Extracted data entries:
--------
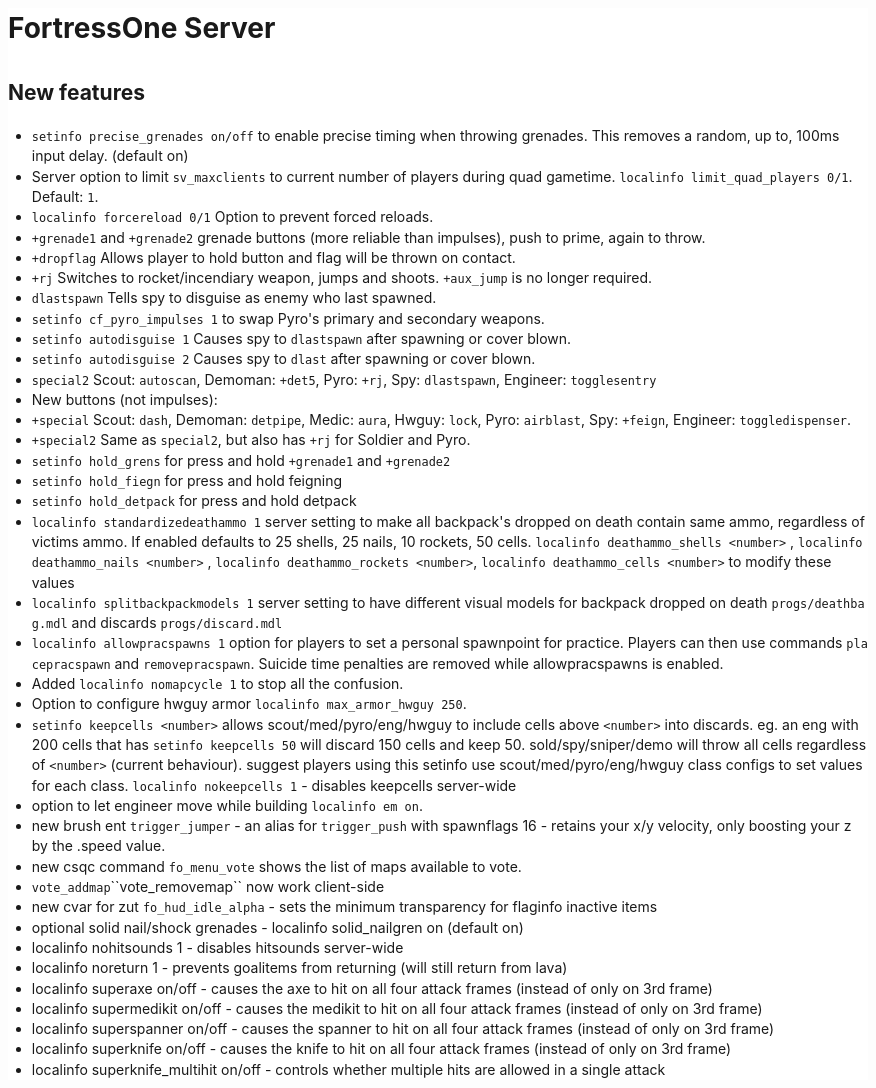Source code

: FortressOne Server
==================

New features
------

* `setinfo precise_grenades on/off` to enable precise timing when throwing grenades.  This removes a random, up to, 100ms input delay.  (default on)
* Server option to limit `sv_maxclients` to current number of players during quad gametime. `localinfo limit_quad_players 0/1`. Default: `1`.
* `localinfo forcereload 0/1` Option to prevent forced reloads.
* `+grenade1` and `+grenade2` grenade buttons (more reliable than impulses), push to prime, again to throw.
* `+dropflag` Allows player to hold button and flag will be thrown on contact.
* `+rj` Switches to rocket/incendiary weapon, jumps and shoots. `+aux_jump` is no longer required.
* `dlastspawn` Tells spy to disguise as enemy who last spawned.
* `setinfo cf_pyro_impulses 1` to swap Pyro's primary and secondary weapons.
* `setinfo autodisguise 1` Causes spy to `dlastspawn` after spawning or cover blown.
* `setinfo autodisguise 2` Causes spy to `dlast` after spawning or cover blown.
* `special2` Scout: `autoscan`, Demoman: `+det5`, Pyro: `+rj`, Spy: `dlastspawn`, Engineer: `togglesentry`
* New buttons (not impulses):
* `+special` Scout: `dash`, Demoman: `detpipe`, Medic: `aura`, Hwguy: `lock`, Pyro: `airblast`, Spy: `+feign`, Engineer: `toggledispenser`.
* `+special2` Same as `special2`, but also has `+rj` for Soldier and Pyro.
* `setinfo hold_grens` for press and hold `+grenade1` and `+grenade2`
* `setinfo hold_fiegn` for press and hold feigning
* `setinfo hold_detpack` for press and hold detpack
* `localinfo standardizedeathammo 1` server setting to make all backpack's dropped on death contain same ammo, regardless of victims ammo. If enabled defaults to 25 shells, 25 nails, 10 rockets, 50 cells. `localinfo deathammo_shells <number>` , `localinfo deathammo_nails <number>` , `localinfo deathammo_rockets <number>`, `localinfo deathammo_cells <number>` to modify these values 
* `localinfo splitbackpackmodels 1` server setting to have different visual models for backpack dropped on death ``progs/deathbag.mdl`` and discards ``progs/discard.mdl`` 
* `localinfo allowpracspawns 1` option for players to set a personal spawnpoint for practice. Players can then use commands `placepracspawn` and `removepracspawn`. Suicide  time  penalties are removed while allowpracspawns is enabled.
* Added ``localinfo nomapcycle 1`` to stop all the confusion.
* Option to configure hwguy armor `localinfo max_armor_hwguy 250`.
* ``setinfo keepcells <number>`` allows scout/med/pyro/eng/hwguy to include cells above ``<number>`` into discards. eg. an eng with 200 cells that has ``setinfo keepcells 50`` will discard 150 cells and keep 50. sold/spy/sniper/demo will throw all cells regardless of ``<number>`` (current behaviour). suggest players using this setinfo use scout/med/pyro/eng/hwguy class configs to set values for each class. ``localinfo nokeepcells 1`` - disables keepcells server-wide
* option to let engineer move while building `localinfo em on`.
* new brush ent ``trigger_jumper`` - an alias for ``trigger_push`` with spawnflags 16 - retains your x/y velocity, only boosting your z by the .speed value.
* new csqc command ``fo_menu_vote`` shows the list of maps available to vote. 
* ``vote_addmap``\``vote_removemap`` now work client-side
* new cvar for zut ``fo_hud_idle_alpha`` - sets the minimum transparency for flaginfo inactive items
* optional solid nail/shock grenades - localinfo solid_nailgren on (default on)
* localinfo nohitsounds 1 - disables hitsounds server-wide
* localinfo noreturn 1 - prevents goalitems from returning (will still return from lava)
* localinfo superaxe on/off - causes the axe to hit on all four attack frames (instead of only on 3rd frame)
* localinfo supermedikit on/off - causes the medikit to hit on all four attack frames (instead of only on 3rd frame)
* localinfo superspanner on/off - causes the spanner to hit on all four attack frames (instead of only on 3rd frame)
* localinfo superknife on/off - causes the knife to hit on all four attack frames (instead of only on 3rd frame)
* localinfo superknife_multihit on/off - controls whether multiple hits are allowed in a single attack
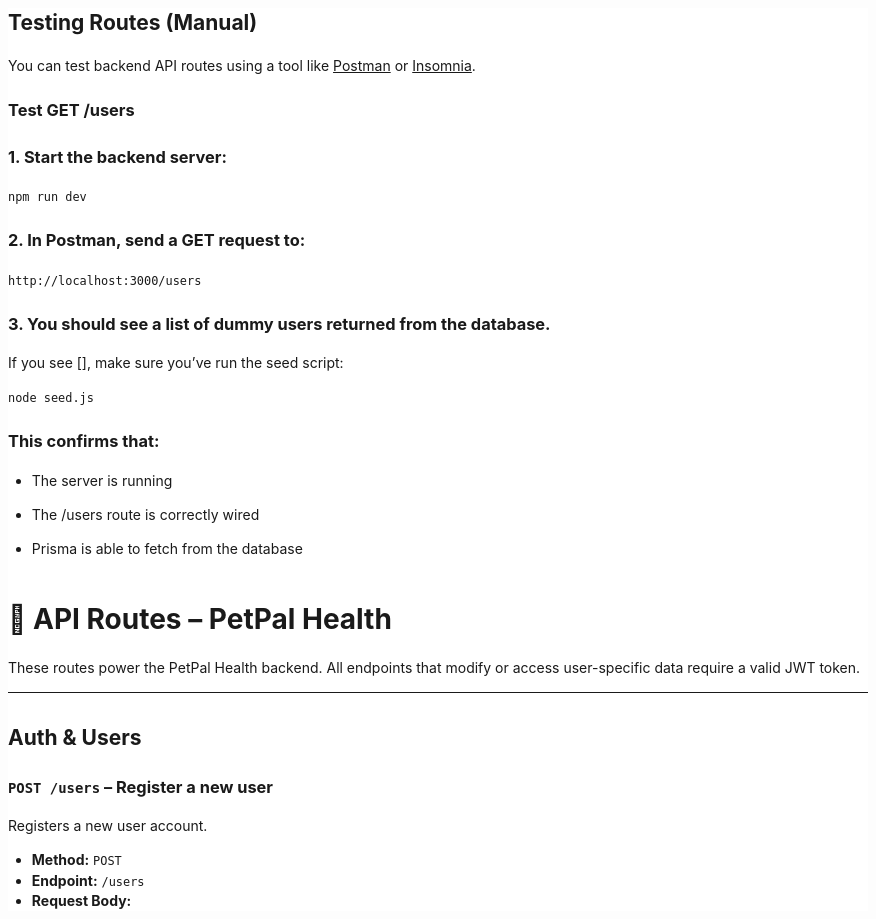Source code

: ## Testing Routes (Manual)

You can test backend API routes using a tool like [Postman](https://www.postman.com/) or [Insomnia](https://insomnia.rest/).

### Test GET /users

### 1. Start the backend server:

```bash
npm run dev
```

### 2. In Postman, send a GET request to:

```bash
http://localhost:3000/users
```

### 3. You should see a list of dummy users returned from the database.

If you see [], make sure you’ve run the seed script:

```bash
node seed.js
```

### This confirms that:

- The server is running

- The /users route is correctly wired

- Prisma is able to fetch from the database

# 📘 API Routes – PetPal Health

These routes power the PetPal Health backend. All endpoints that modify or access user-specific data require a valid JWT token.

---

## Auth & Users

### `POST /users` – Register a new user

Registers a new user account.

- **Method:** `POST`
- **Endpoint:** `/users`
- **Request Body:**
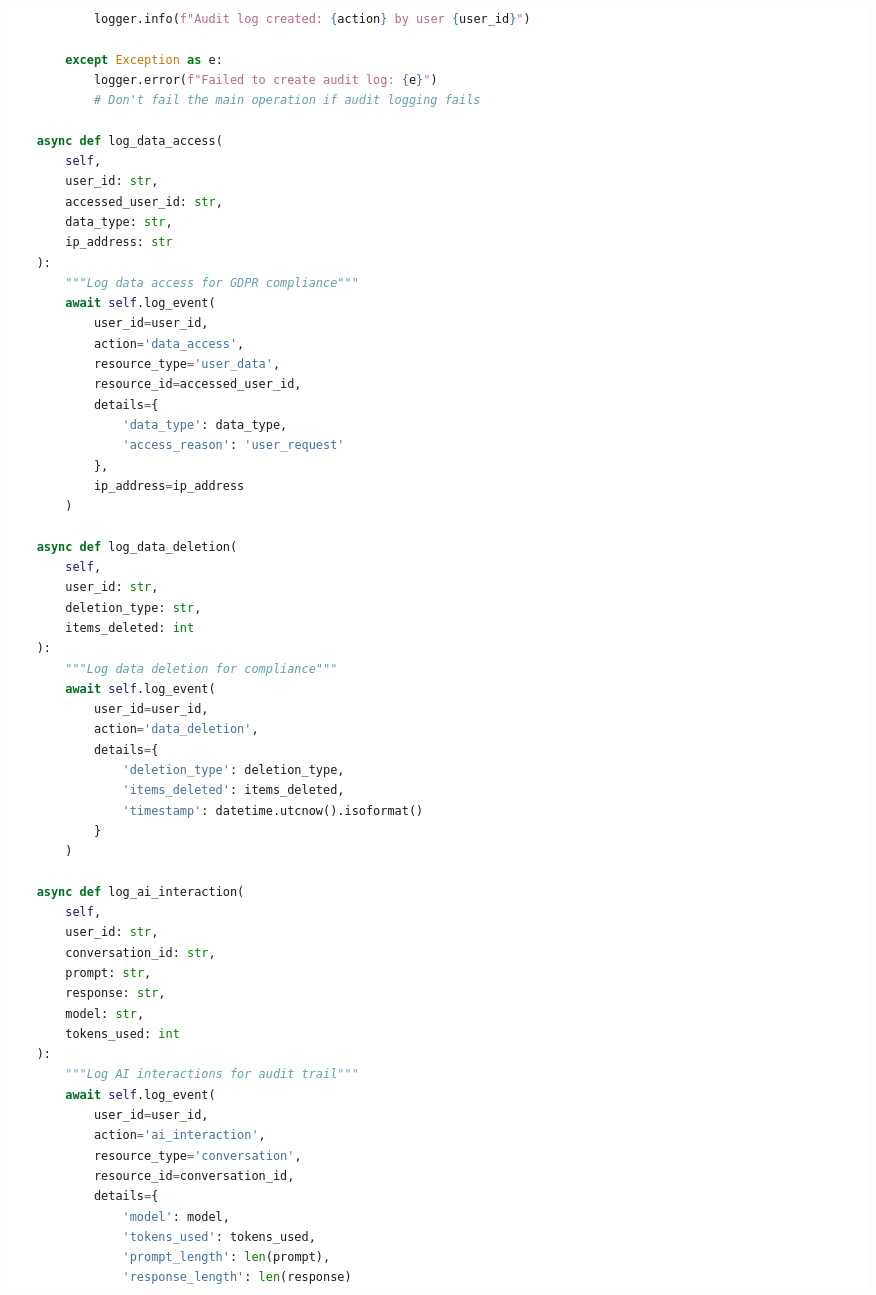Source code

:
 ```python
            logger.info(f"Audit log created: {action} by user {user_id}")
            
        except Exception as e:
            logger.error(f"Failed to create audit log: {e}")
            # Don't fail the main operation if audit logging fails
    
    async def log_data_access(
        self,
        user_id: str,
        accessed_user_id: str,
        data_type: str,
        ip_address: str
    ):
        """Log data access for GDPR compliance"""
        await self.log_event(
            user_id=user_id,
            action='data_access',
            resource_type='user_data',
            resource_id=accessed_user_id,
            details={
                'data_type': data_type,
                'access_reason': 'user_request'
            },
            ip_address=ip_address
        )
    
    async def log_data_deletion(
        self,
        user_id: str,
        deletion_type: str,
        items_deleted: int
    ):
        """Log data deletion for compliance"""
        await self.log_event(
            user_id=user_id,
            action='data_deletion',
            details={
                'deletion_type': deletion_type,
                'items_deleted': items_deleted,
                'timestamp': datetime.utcnow().isoformat()
            }
        )
    
    async def log_ai_interaction(
        self,
        user_id: str,
        conversation_id: str,
        prompt: str,
        response: str,
        model: str,
        tokens_used: int
    ):
        """Log AI interactions for audit trail"""
        await self.log_event(
            user_id=user_id,
            action='ai_interaction',
            resource_type='conversation',
            resource_id=conversation_id,
            details={
                'model': model,
                'tokens_used': tokens_used,
                'prompt_length': len(prompt),
                'response_length': len(response)
```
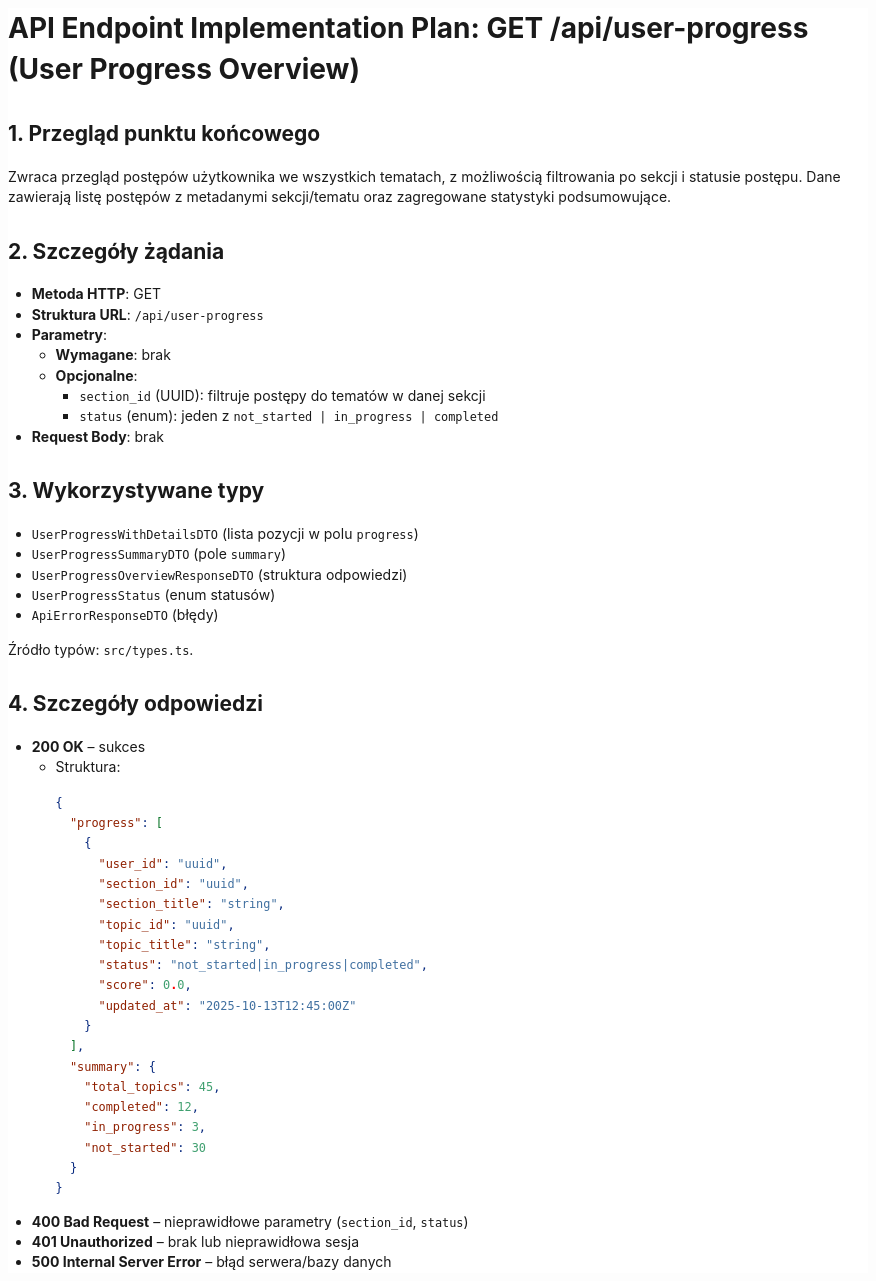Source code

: # API Endpoint Implementation Plan: GET /api/user-progress (User Progress Overview)

## 1. Przegląd punktu końcowego
Zwraca przegląd postępów użytkownika we wszystkich tematach, z możliwością filtrowania po sekcji i statusie postępu. Dane zawierają listę postępów z metadanymi sekcji/tematu oraz zagregowane statystyki podsumowujące.

## 2. Szczegóły żądania
- **Metoda HTTP**: GET
- **Struktura URL**: `/api/user-progress`
- **Parametry**:
  - **Wymagane**: brak
  - **Opcjonalne**:
    - `section_id` (UUID): filtruje postępy do tematów w danej sekcji
    - `status` (enum): jeden z `not_started | in_progress | completed`
- **Request Body**: brak

## 3. Wykorzystywane typy
- `UserProgressWithDetailsDTO` (lista pozycji w polu `progress`)
- `UserProgressSummaryDTO` (pole `summary`)
- `UserProgressOverviewResponseDTO` (struktura odpowiedzi)
- `UserProgressStatus` (enum statusów)
- `ApiErrorResponseDTO` (błędy)

Źródło typów: `src/types.ts`.

## 4. Szczegóły odpowiedzi
- **200 OK** – sukces
  - Struktura:
    ```json
    {
      "progress": [
        {
          "user_id": "uuid",
          "section_id": "uuid",
          "section_title": "string",
          "topic_id": "uuid",
          "topic_title": "string",
          "status": "not_started|in_progress|completed",
          "score": 0.0,
          "updated_at": "2025-10-13T12:45:00Z"
        }
      ],
      "summary": {
        "total_topics": 45,
        "completed": 12,
        "in_progress": 3,
        "not_started": 30
      }
    }
    ```
- **400 Bad Request** – nieprawidłowe parametry (`section_id`, `status`)
- **401 Unauthorized** – brak lub nieprawidłowa sesja
- **500 Internal Server Error** – błąd serwera/bazy danych
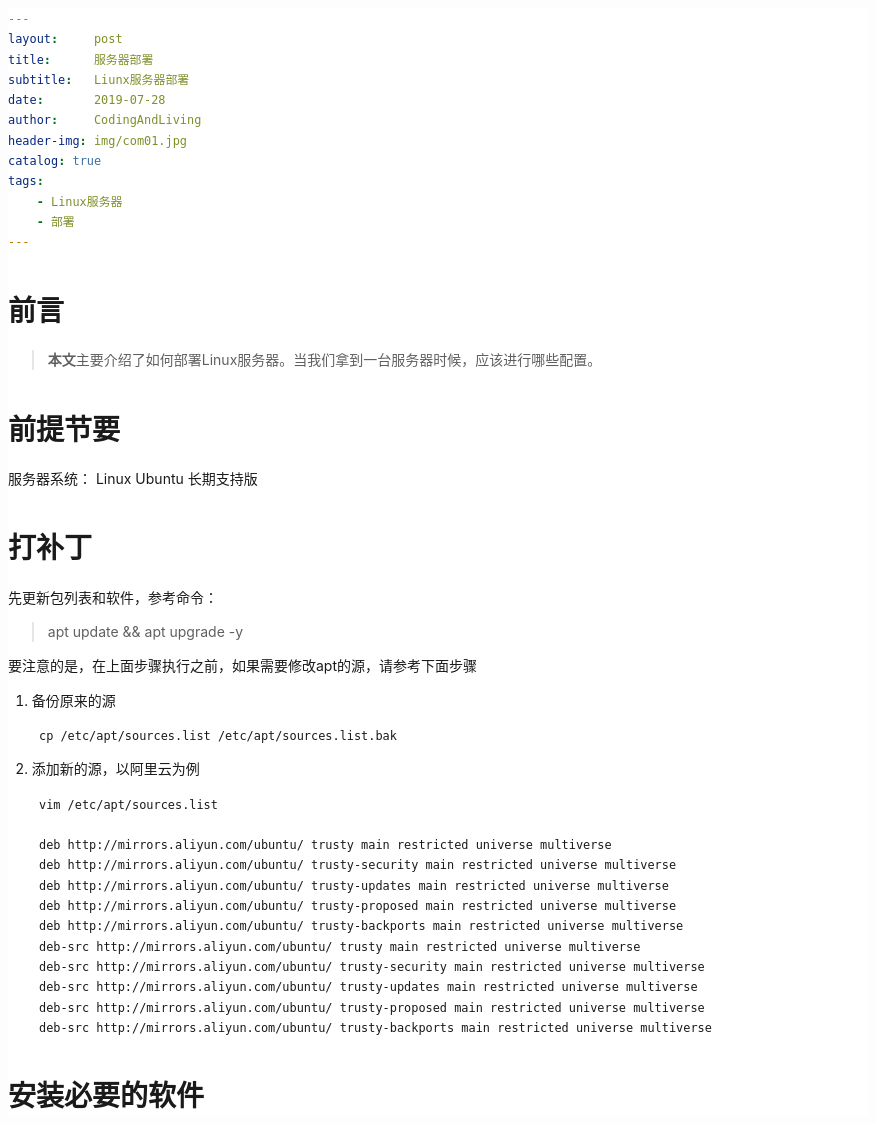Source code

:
 ```yaml
---
layout:     post
title:      服务器部署
subtitle:   Liunx服务器部署
date:       2019-07-28
author:     CodingAndLiving
header-img: img/com01.jpg
catalog: true
tags:
    - Linux服务器
    - 部署
---
```

# 前言

> **本文**主要介绍了如何部署Linux服务器。当我们拿到一台服务器时候，应该进行哪些配置。

# 前提节要

服务器系统： Linux  Ubuntu 长期支持版

# 打补丁

先更新包列表和软件，参考命令：

> apt update && apt upgrade -y

要注意的是，在上面步骤执行之前，如果需要修改apt的源，请参考下面步骤

1. 备份原来的源

		cp /etc/apt/sources.list /etc/apt/sources.list.bak 

2. 添加新的源，以阿里云为例

		vim /etc/apt/sources.list
      		 
		deb http://mirrors.aliyun.com/ubuntu/ trusty main restricted universe multiverse
		deb http://mirrors.aliyun.com/ubuntu/ trusty-security main restricted universe multiverse
		deb http://mirrors.aliyun.com/ubuntu/ trusty-updates main restricted universe multiverse
		deb http://mirrors.aliyun.com/ubuntu/ trusty-proposed main restricted universe multiverse
		deb http://mirrors.aliyun.com/ubuntu/ trusty-backports main restricted universe multiverse
		deb-src http://mirrors.aliyun.com/ubuntu/ trusty main restricted universe multiverse
		deb-src http://mirrors.aliyun.com/ubuntu/ trusty-security main restricted universe multiverse
		deb-src http://mirrors.aliyun.com/ubuntu/ trusty-updates main restricted universe multiverse
		deb-src http://mirrors.aliyun.com/ubuntu/ trusty-proposed main restricted universe multiverse
		deb-src http://mirrors.aliyun.com/ubuntu/ trusty-backports main restricted universe multiverse


# 安装必要的软件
--------
AIM OF THE EXERCISE: Transcribe exactly the lines that run from the first line of the records above through the line with "prevent forced reloads.", and include both of those lines; pictures stay out.

TASK OUTPUT:
Source code

: FortressOne Server
==================

New features
------

* `setinfo precise_grenades on/off` to enable precise timing when throwing grenades.  This removes a random, up to, 100ms input delay.  (default on)
* Server option to limit `sv_maxclients` to current number of players during quad gametime. `localinfo limit_quad_players 0/1`. Default: `1`.
* `localinfo forcereload 0/1` Option to prevent forced reloads.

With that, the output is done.